Getting your sales staff up to speed on all the tools and applications they need to be successful can seem like a daunting task. Especially when you consider how often that list changes. You've got your CRMs, content management, prospecting tools, email automations, onboarding platforms, and analytics, we could go on for days. The point is, it's a lot of knowledge to manage and share and it usually exists in about 17 different locations.
iorad's Libraries let you build a self-serve training resource that your entire organization can access on demand. Organize interactive tutorials by topic, team, tool, or role and give learners one place to find exactly what they need without filing a help ticket or waiting for a session. Each tutorial in the library is clickable, self-paced, and automatically updated when the underlying process changes. Teams using iorad Libraries report a significant reduction in repetitive support requests because learners find the answer themselves before reaching out. See how to build and share a training library below.
With iorad, you can consolidate all of your training resources into one easy-to-use interactive Library. You can curate it however you want, including the exact training your team needs in one spot. No more searching, no more managing a million different links, no more old outdated docs. Just one Library that you share with a simple link, or embed directly into your own website. Check out the example below to learn how you can build your own sales training library.

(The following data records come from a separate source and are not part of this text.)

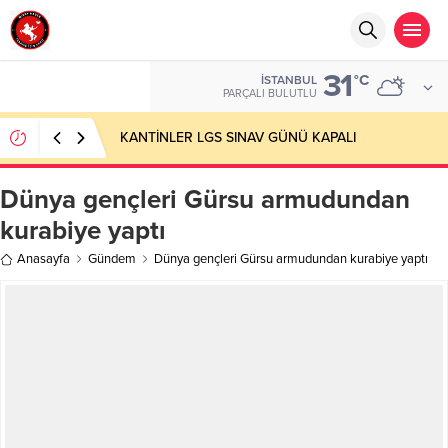
31
°C
İSTANBUL
PARÇALI BULUTLU
KANTİNLER LGS SINAV GÜNÜ KAPALI
Dünya gençleri Gürsu armudundan
kurabiye yaptı
Anasayfa
Gündem
Dünya gençleri Gürsu armudundan kurabiye yaptı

How to Organize Your iorad Training Library
A training library is only useful if people can find what they're looking for. iorad Libraries support a few proven organizational structures depending on your team's size and the number of tools you're covering.
By tool. One collection per software product. Works well for organizations with a defined tech stack where people know which tool they need help with.
By role. One collection per team or department. Works well when different groups use different subsets of your tools and you don't want everyone wading through tutorials that don't apply to them.
By onboarding stage. One collection per week of onboarding. New hires access each collection in sequence as they work through their ramp plan.
Most teams start with a tool-based structure and add role-based collections later. The key is to keep the library structure simple enough that a new employee can navigate it without a guide.